Sa maîtrise de biologie en poche, elle aurait pu devenir éleveuse d’escargots. « J’aurais combiné ainsi deux passions, la biologie et la cuisine », déclare avec gourmandise Nathalie Lambert. Finalement, elle va passer une grande partie de sa vie au laboratoire, à côtoyer des tubes de sang humain et murin, poursuivant inlassablement la même quête : comprendre ce qui favorise les maladies auto-immunes, en particulier la sclérodermie, qui rigidifie la peau, et la polyarthrite rhumatoïde, qui attaque les articulations. Dans ces pathologies, le système immunitaire, censé protéger notre corps contre les infections, se retourne contre lui : il produit des autoanticorps qui s’attaquent aux propres cellules de l’organisme. Or 80 % des personnes affectées par des maladies auto-immunes sont des femmes. Les hormones sont incriminées, ainsi que le chromosome X, dont les femmes possèdent deux exemplaires.

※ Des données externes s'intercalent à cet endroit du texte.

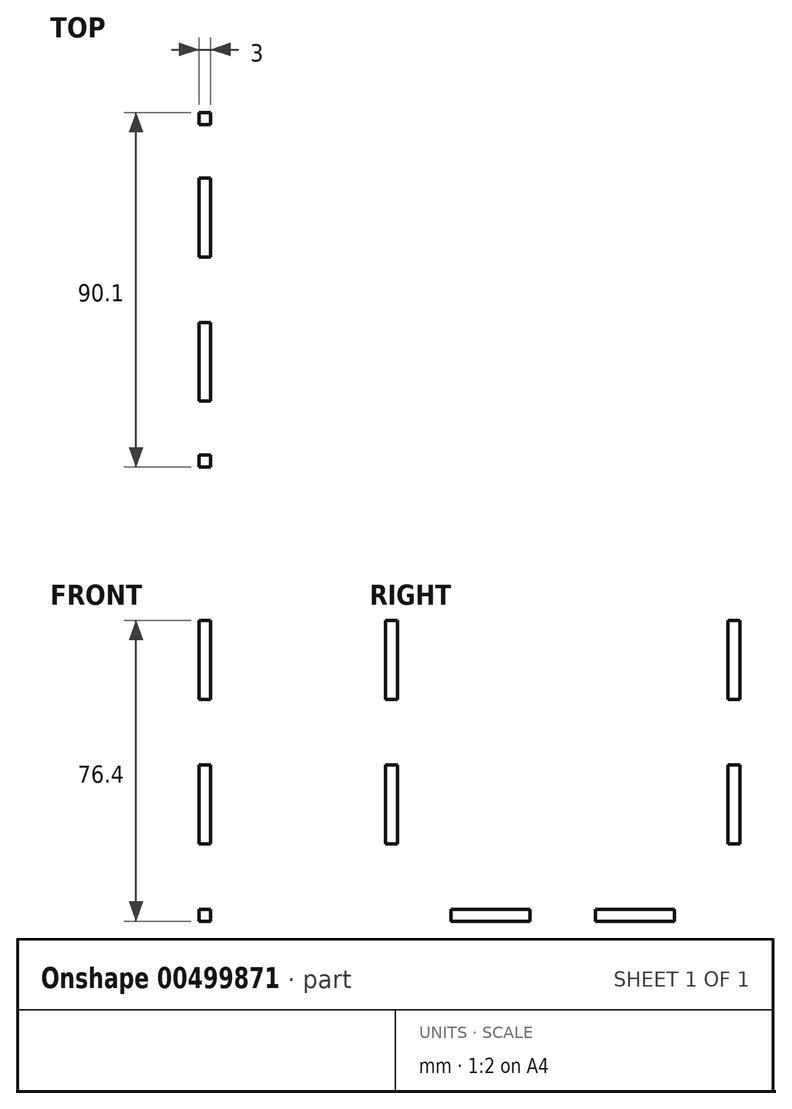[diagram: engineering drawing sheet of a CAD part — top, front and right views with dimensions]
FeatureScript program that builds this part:
annotation { "Feature Type Name" : "Feature", "Feature Type Description" : "" }
export const myFeature = defineFeature(function(context is Context, id is Id, definition is map)
    precondition{}
    {
        {
            var Q0;
            Q0=qCreatedBy(makeId("Right.planeOp"),FACE);
            var sketch = newSketch(context, id + "F0", { "sketchPlane" : qUnion([Q0])});
            skLineSegment(sketch, "E0.bottom", {"start": v(42, -45) * mm, "end": v(-42, -45) * mm});
            skLineSegment(sketch, "E0.top", {"start": v(42, 45) * mm, "end": v(-42, 45) * mm});
            skLineSegment(sketch, "E0.left", {"start": v(42, -45) * mm, "end": v(42, 45) * mm});
            skLineSegment(sketch, "E0.right", {"start": v(-42, -45) * mm, "end": v(-42, 45) * mm});
            skPoint(sketch, "E0.middle", {"position": v(0, 0) * mm});
            skLineSegment(sketch, "E1.bottom", {"start": v(-8.35, -48.05) * mm, "end": v(-28.35, -48.05) * mm});
            skLineSegment(sketch, "E1.top", {"start": v(-8.35, -45) * mm, "end": v(-28.35, -45) * mm});
            skLineSegment(sketch, "E1.left", {"start": v(-8.35, -48.05) * mm, "end": v(-8.35, -45) * mm});
            skLineSegment(sketch, "E1.right", {"start": v(-28.35, -48.05) * mm, "end": v(-28.35, -45) * mm});
            skPoint(sketch, "E1.middle", {"position": v(-18.35, -46.52) * mm});
            skLineSegment(sketch, "E2.bottom", {"start": v(28.35, -48.05) * mm, "end": v(8.35, -48.05) * mm});
            skLineSegment(sketch, "E2.top", {"start": v(28.35, -45) * mm, "end": v(8.35, -45) * mm});
            skLineSegment(sketch, "E2.left", {"start": v(28.35, -48.05) * mm, "end": v(28.35, -45) * mm});
            skLineSegment(sketch, "E2.right", {"start": v(8.35, -48.05) * mm, "end": v(8.35, -45) * mm});
            skPoint(sketch, "E2.middle", {"position": v(18.35, -46.52) * mm});
            skLineSegment(sketch, "E3.bottom", {"start": v(-42, 8.35) * mm, "end": v(-45.05, 8.35) * mm});
            skLineSegment(sketch, "E3.top", {"start": v(-42, 28.35) * mm, "end": v(-45.05, 28.35) * mm});
            skLineSegment(sketch, "E3.left", {"start": v(-42, 8.35) * mm, "end": v(-42, 28.35) * mm});
            skLineSegment(sketch, "E3.right", {"start": v(-45.05, 8.35) * mm, "end": v(-45.05, 28.35) * mm});
            skPoint(sketch, "E3.middle", {"position": v(-43.53, 18.35) * mm});
            skLineSegment(sketch, "E4.bottom", {"start": v(-42, -28.35) * mm, "end": v(-45.05, -28.35) * mm});
            skLineSegment(sketch, "E4.top", {"start": v(-42, -8.35) * mm, "end": v(-45.05, -8.35) * mm});
            skLineSegment(sketch, "E4.left", {"start": v(-42, -28.35) * mm, "end": v(-42, -8.35) * mm});
            skLineSegment(sketch, "E4.right", {"start": v(-45.05, -28.35) * mm, "end": v(-45.05, -8.35) * mm});
            skPoint(sketch, "E4.middle", {"position": v(-43.53, -18.35) * mm});
            skLineSegment(sketch, "E5.bottom", {"start": v(45.05, -28.35) * mm, "end": v(42, -28.35) * mm});
            skLineSegment(sketch, "E5.top", {"start": v(45.05, -8.35) * mm, "end": v(42, -8.35) * mm});
            skLineSegment(sketch, "E5.left", {"start": v(45.05, -28.35) * mm, "end": v(45.05, -8.35) * mm});
            skLineSegment(sketch, "E5.right", {"start": v(42, -28.35) * mm, "end": v(42, -8.35) * mm});
            skPoint(sketch, "E5.middle", {"position": v(43.53, -18.35) * mm});
            skLineSegment(sketch, "E6.bottom", {"start": v(45.05, 8.35) * mm, "end": v(42, 8.35) * mm});
            skLineSegment(sketch, "E6.top", {"start": v(45.05, 28.35) * mm, "end": v(42, 28.35) * mm});
            skLineSegment(sketch, "E6.left", {"start": v(45.05, 8.35) * mm, "end": v(45.05, 28.35) * mm});
            skLineSegment(sketch, "E6.right", {"start": v(42, 8.35) * mm, "end": v(42, 28.35) * mm});
            skPoint(sketch, "E6.middle", {"position": v(43.53, 18.35) * mm});
            skLineSegment(sketch, "E7.bottom", {"start": v(-5.35, 45) * mm, "end": v(-25.35, 45) * mm});
            skLineSegment(sketch, "E7.top", {"start": v(-5.35, 48.05) * mm, "end": v(-25.35, 48.05) * mm});
            skLineSegment(sketch, "E7.left", {"start": v(-5.35, 45) * mm, "end": v(-5.35, 48.05) * mm});
            skLineSegment(sketch, "E7.right", {"start": v(-25.35, 45) * mm, "end": v(-25.35, 48.05) * mm});
            skPoint(sketch, "E7.middle", {"position": v(-15.35, 46.52) * mm});
            skLineSegment(sketch, "E8.bottom", {"start": v(25.35, 45) * mm, "end": v(5.35, 45) * mm});
            skLineSegment(sketch, "E8.top", {"start": v(25.35, 48.05) * mm, "end": v(5.35, 48.05) * mm});
            skLineSegment(sketch, "E8.left", {"start": v(25.35, 45) * mm, "end": v(25.35, 48.05) * mm});
            skLineSegment(sketch, "E8.right", {"start": v(5.35, 45) * mm, "end": v(5.35, 48.05) * mm});
            skPoint(sketch, "E8.middle", {"position": v(15.35, 46.52) * mm});
            skSolve(sketch);
        }
        {
            var Q0;
            {var subQ14=sQuery(id+"F0.wireOp",EDGE,"E1.top");Q0=makeQuery(id+"F0.imprint","IMPRINT",FACE,{"disambiguationData":[TD([[makeQuery(id+"F0.imprint","IMPRINT",EDGE,{"derivedFrom":subQ14}),-1.0]])]});}
            var Q1;
            Q1=makeQuery(id+"F0.imprint","IMPRINT",FACE,{"disambiguationData":[TD([[makeQuery(id+"F0.imprint","IMPRINT",EDGE,{"derivedFrom":sQuery(id+"F0.wireOp",EDGE,"E3.bottom")}),-1.0]])]});
            var Q2;
            Q2=makeQuery(id+"F0.imprint","IMPRINT",FACE,{"disambiguationData":[TD([[makeQuery(id+"F0.imprint","IMPRINT",EDGE,{"derivedFrom":sQuery(id+"F0.wireOp",EDGE,"E4.bottom")}),-1.0]])]});
            var Q3;
            Q3=makeQuery(id+"F0.imprint","IMPRINT",FACE,{"disambiguationData":[TD([[makeQuery(id+"F0.imprint","IMPRINT",EDGE,{"derivedFrom":sQuery(id+"F0.wireOp",EDGE,"E1.bottom")}),-1.0]])]});
            var Q4;
            Q4=makeQuery(id+"F0.imprint","IMPRINT",FACE,{"disambiguationData":[TD([[makeQuery(id+"F0.imprint","IMPRINT",EDGE,{"derivedFrom":sQuery(id+"F0.wireOp",EDGE,"E2.bottom")}),-1.0]])]});
            var Q5;
            Q5=makeQuery(id+"F0.imprint","IMPRINT",FACE,{"disambiguationData":[TD([[makeQuery(id+"F0.imprint","IMPRINT",EDGE,{"derivedFrom":sQuery(id+"F0.wireOp",EDGE,"E5.bottom")}),-1.0]])]});
            var Q6;
            Q6=makeQuery(id+"F0.imprint","IMPRINT",FACE,{"disambiguationData":[TD([[makeQuery(id+"F0.imprint","IMPRINT",EDGE,{"derivedFrom":sQuery(id+"F0.wireOp",EDGE,"E6.bottom")}),-1.0]])]});
            var Q7;
            Q7=makeQuery(id+"F0.imprint","IMPRINT",FACE,{"disambiguationData":[TD([[makeQuery(id+"F0.imprint","IMPRINT",EDGE,{"derivedFrom":sQuery(id+"F0.wireOp",EDGE,"E8.bottom")}),-1.0]])]});
            var Q8;
            Q8=makeQuery(id+"F0.imprint","IMPRINT",FACE,{"disambiguationData":[TD([[makeQuery(id+"F0.imprint","IMPRINT",EDGE,{"derivedFrom":sQuery(id+"F0.wireOp",EDGE,"E7.bottom")}),-1.0]])]});
            extrude(context, id + "F1", {"entities" : qUnion([Q0, Q1, Q2, Q3, Q4, Q5, Q6, Q7, Q8]), "depth" : 3 * mm, "offsetDistance" : 25 * mm});
        }
    });
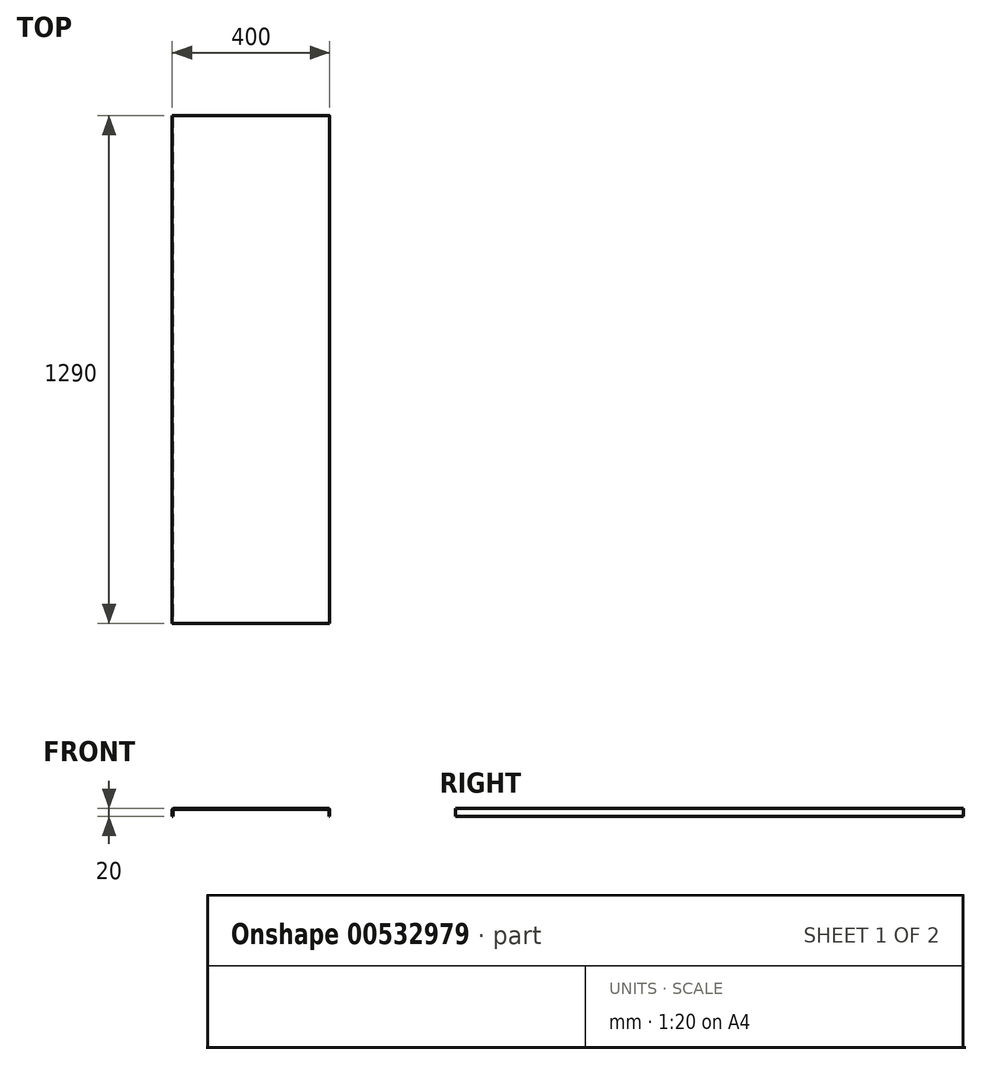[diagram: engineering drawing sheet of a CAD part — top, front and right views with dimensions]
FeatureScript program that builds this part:
annotation { "Feature Type Name" : "Feature", "Feature Type Description" : "" }
export const myFeature = defineFeature(function(context is Context, id is Id, definition is map)
    precondition{}
    {
        {
            var Q0;
            Q0=qCreatedBy(makeId("Front.planeOp"),FACE);
            var sketch = newSketch(context, id + "F0", { "sketchPlane" : qUnion([Q0])});
            skLineSegment(sketch, "E0", {"start": v(-107.9, 0) * mm, "end": v(-107.9, 16) * mm});
            skLineSegment(sketch, "E1", {"start": v(-103.9, 20) * mm, "end": v(288.1, 20) * mm});
            skLineSegment(sketch, "E2", {"start": v(292.1, 16) * mm, "end": v(292.1, 0) * mm});
            skLineSegment(sketch, "E3.0", {"start": v(-105.9, 0) * mm, "end": v(-105.9, 16) * mm});
            skLineSegment(sketch, "E4.0", {"start": v(-103.9, 18) * mm, "end": v(288.1, 18) * mm});
            skLineSegment(sketch, "E5.0", {"start": v(290.1, 16) * mm, "end": v(290.1, 0) * mm});
            skLineSegment(sketch, "E6", {"start": v(290.1, 0) * mm, "end": v(292.1, 0) * mm});
            skLineSegment(sketch, "E7", {"start": v(-107.9, 0) * mm, "end": v(-105.9, 0) * mm});
            skPoint(sketch, "E8.visualSharp", {"position": v(-105.9, 18) * mm});
            skArc(sketch, "E8.filletArc", {"start": v(-103.9, 18) * mm, "mid": v(-105.32, 17.41) * mm, "end": v(-105.9, 16) * mm});
            skPoint(sketch, "E9.visualSharp", {"position": v(290.1, 18) * mm});
            skArc(sketch, "E9.filletArc", {"start": v(290.1, 16) * mm, "mid": v(289.5, 17.41) * mm, "end": v(288.1, 18) * mm});
            skPoint(sketch, "E10.visualSharp", {"position": v(292.1, 20) * mm});
            skArc(sketch, "E10.filletArc", {"start": v(292.1, 16) * mm, "mid": v(290.92, 18.83) * mm, "end": v(288.1, 20) * mm});
            skPoint(sketch, "E11.visualSharp", {"position": v(-107.9, 20) * mm});
            skArc(sketch, "E11.filletArc", {"start": v(-103.9, 20) * mm, "mid": v(-106.74, 18.83) * mm, "end": v(-107.9, 16) * mm});
            skSolve(sketch);
        }
        {
            var Q0;
            Q0=makeQuery(id+"F0.imprint","IMPRINT",FACE,{"disambiguationData":[TD([[makeQuery(id+"F0.imprint","IMPRINT",EDGE,{"derivedFrom":sQuery(id+"F0.wireOp",EDGE,"E0")}),-1.0]])]});
            extrude(context, id + "F1", {"entities" : qUnion([Q0]), "oppositeDirection" : true, "depth" : 1290 * mm, "offsetDistance" : 25 * mm});
        }
    });
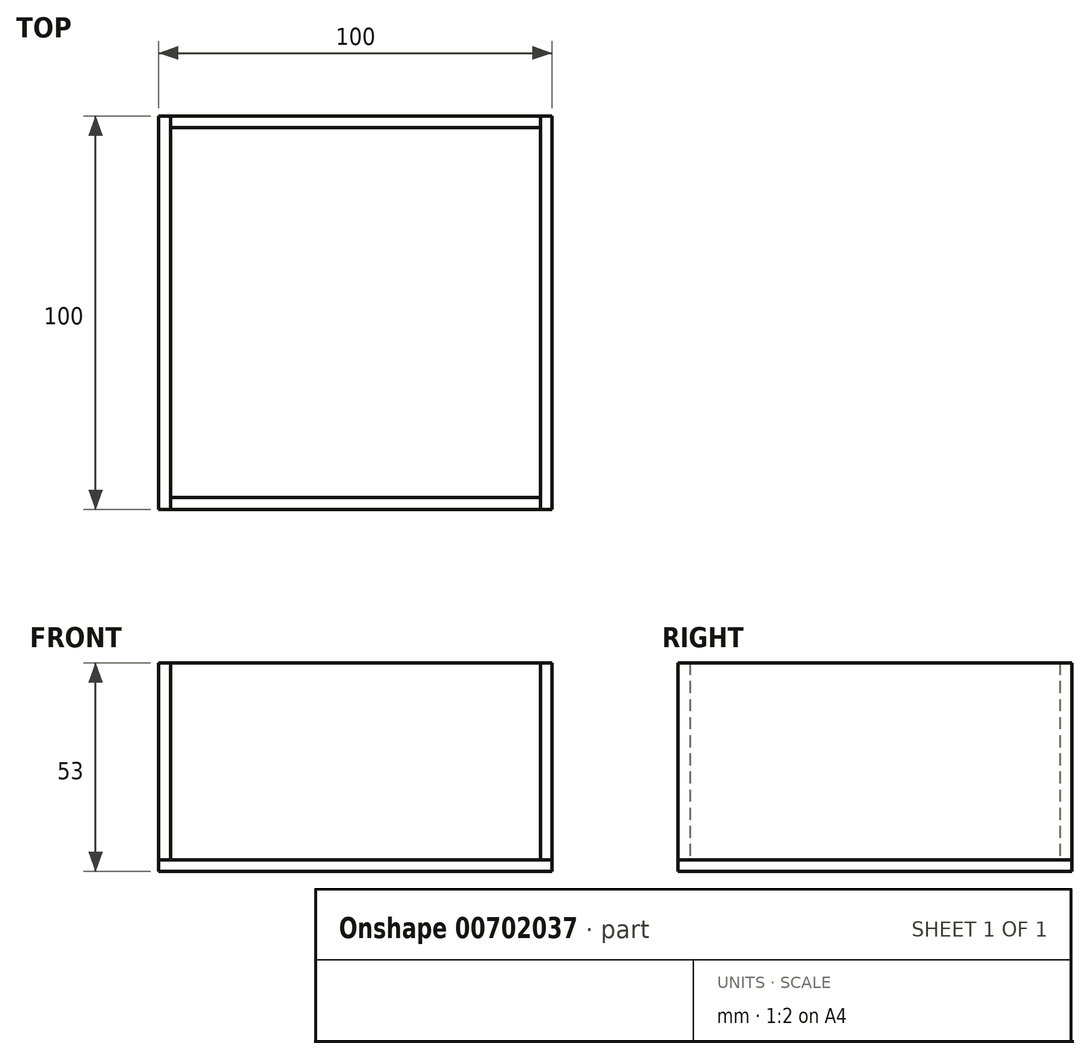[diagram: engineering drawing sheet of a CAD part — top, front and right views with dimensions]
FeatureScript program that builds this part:
annotation { "Feature Type Name" : "Feature", "Feature Type Description" : "" }
export const myFeature = defineFeature(function(context is Context, id is Id, definition is map)
    precondition{}
    {
        {
            var Q0;
            Q0=qCreatedBy(makeId("Top.planeOp"),FACE);
            var sketch = newSketch(context, id + "F0", { "sketchPlane" : qUnion([Q0])});
            skLineSegment(sketch, "E0.bottom", {"start": v(50, -50) * mm, "end": v(-50, -50) * mm});
            skLineSegment(sketch, "E0.top", {"start": v(50, 50) * mm, "end": v(-50, 50) * mm});
            skLineSegment(sketch, "E0.left", {"start": v(50, -50) * mm, "end": v(50, 50) * mm});
            skLineSegment(sketch, "E0.right", {"start": v(-50, -50) * mm, "end": v(-50, 50) * mm});
            skPoint(sketch, "E0.middle", {"position": v(0, 0) * mm});
            skSolve(sketch);
        }
        {
            var Q0;
            Q0 = qSketchRegion(id + "F0", true);
            extrude(context, id + "F1", {"entities" : qUnion([Q0]), "depth" : 3 * mm, "offsetDistance" : 25 * mm});
        }
        {
            var Q0;
            Q0=makeQuery(id+"F1.opExtrude","CAP_FACE",FACE,{"disambiguationData":[OSD([sQuery(id+"F0.wireOp",EDGE,"E0.bottom"),sQuery(id+"F0.wireOp",EDGE,"E0.top"),sQuery(id+"F0.wireOp",EDGE,"E0.left"),sQuery(id+"F0.wireOp",EDGE,"E0.right")])],"isStart":false});
            var sketch = newSketch(context, id + "F2", { "sketchPlane" : qUnion([Q0])});
            skLineSegment(sketch, "E1.bottom", {"start": v(47, -47) * mm, "end": v(-47, -47) * mm});
            skLineSegment(sketch, "E1.top", {"start": v(47, 47) * mm, "end": v(-47, 47) * mm});
            skLineSegment(sketch, "E1.left", {"start": v(47, -47) * mm, "end": v(47, 47) * mm});
            skLineSegment(sketch, "E1.right", {"start": v(-47, -47) * mm, "end": v(-47, 47) * mm});
            skPoint(sketch, "E1.middle", {"position": v(0, 0) * mm});
            skLineSegment(sketch, "E2.bottom", {"start": v(50, -50) * mm, "end": v(-50, -50) * mm});
            skLineSegment(sketch, "E2.top", {"start": v(50, 50) * mm, "end": v(-50, 50) * mm});
            skLineSegment(sketch, "E2.left", {"start": v(50, -50) * mm, "end": v(50, 50) * mm});
            skLineSegment(sketch, "E2.right", {"start": v(-50, -50) * mm, "end": v(-50, 50) * mm});
            skLineSegment(sketch, "E3", {"start": v(-47, 47) * mm, "end": v(-47, 50) * mm});
            skLineSegment(sketch, "E4", {"start": v(47, 47) * mm, "end": v(47, 50) * mm});
            skLineSegment(sketch, "E5", {"start": v(47, -47) * mm, "end": v(47, -50) * mm});
            skLineSegment(sketch, "E6", {"start": v(-47, -47) * mm, "end": v(-47, -50) * mm});
            skSolve(sketch);
        }
        {
            var Q0;
            Q0=makeQuery(id+"F2.imprint","IMPRINT",FACE,{"disambiguationData":[TD([[makeQuery(id+"F2.imprint","IMPRINT",EDGE,{"derivedFrom":sQuery(id+"F2.wireOp",EDGE,"E1.top")}),-1.0]])]});
            var Q1;
            Q1=makeQuery(id+"F2.imprint","IMPRINT",FACE,{"disambiguationData":[TD([[makeQuery(id+"F2.imprint","IMPRINT",EDGE,{"derivedFrom":sQuery(id+"F2.wireOp",EDGE,"E1.bottom")}),1.0]])]});
            extrude(context, id + "F3", {"entities" : qUnion([Q0, Q1]), "depth" : 50 * mm, "offsetDistance" : 25 * mm});
        }
        {
            var Q0;
            Q0=makeQuery(id+"F2.imprint","IMPRINT",FACE,{"disambiguationData":[TD([[makeQuery(id+"F2.imprint","IMPRINT",EDGE,{"derivedFrom":sQuery(id+"F2.wireOp",EDGE,"E1.right")}),1.0]])]});
            var Q1;
            Q1=makeQuery(id+"F2.imprint","IMPRINT",FACE,{"disambiguationData":[TD([[makeQuery(id+"F2.imprint","IMPRINT",EDGE,{"derivedFrom":sQuery(id+"F2.wireOp",EDGE,"E1.left")}),-1.0]])]});
            extrude(context, id + "F4", {"entities" : qUnion([Q0, Q1]), "depth" : 50 * mm, "offsetDistance" : 25 * mm});
        }
    });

Mais une autre partie du voile est en train de se lever grâce aux travaux que Nathalie Lambert, directrice de recherche à l’Institut national de la santé et de la recherche médicale (Inserm), et son équipe conduisent dans l’unité « arthrites auto-immunes », dont elle a repris officiellement la direction en 2023. Le cadre est enchanteur : le campus de Luminy est situé au-dessus de la calanque de Sugiton, dans le sud-est de Marseille. L’équipe n’a guère le temps d’en profiter. « En arrivant sur le campus, en 2007, on se promettait d’y faire un pique-nique par mois. Depuis, on a dû en faire deux… »
La piste, qu’elle explore depuis plus de vingt-cinq ans, est celle du microchimérisme. « Nous abritons tous dans notre corps, sans les rejeter, des cellules migrantes qui viennent d’un autre organisme que le nôtre », expose Nathalie Lambert. Au moment de la grossesse s’opère un transfert de cellules, notamment celles du système immunitaire, entre la mère et le fœtus, par le placenta. Elles peuvent ensuite se nicher dans chacun de nos organes. Dans le cas des maladies auto-immunes, ces cellules semi-étrangères pourraient attaquer notre système immunitaire, à moins qu’il ne se retourne contre elles. Cela expliquerait pourquoi les femmes, principales porteuses des cellules microchimériques, sont aussi la première cible de ces maladies.
Le microchimérisme, sujet jugé marginal
En 1996, la jeune étudiante Nathalie Lambert est loin de penser que ces cellules vagabondes vont bouleverser sa vie. Issue d’un milieu modeste, père cheminot et mère employée à l’hôpital de Cahors, elle poursuit des études supérieures, à la grande fierté de ses parents. Passionnée par les mécanismes en biologie, elle termine sa thèse sur les tissus ostéoarticulaires dans le laboratoire d’immunologie de Claude de Préval, à Toulouse, quand, à la dernière minute, sa codirectrice de thèse, Hélène Coppin, lui propose de faire une présentation au congrès mondial du HLA (human leukocyte antigen, « antigène des leucocytes humains »), à Paris.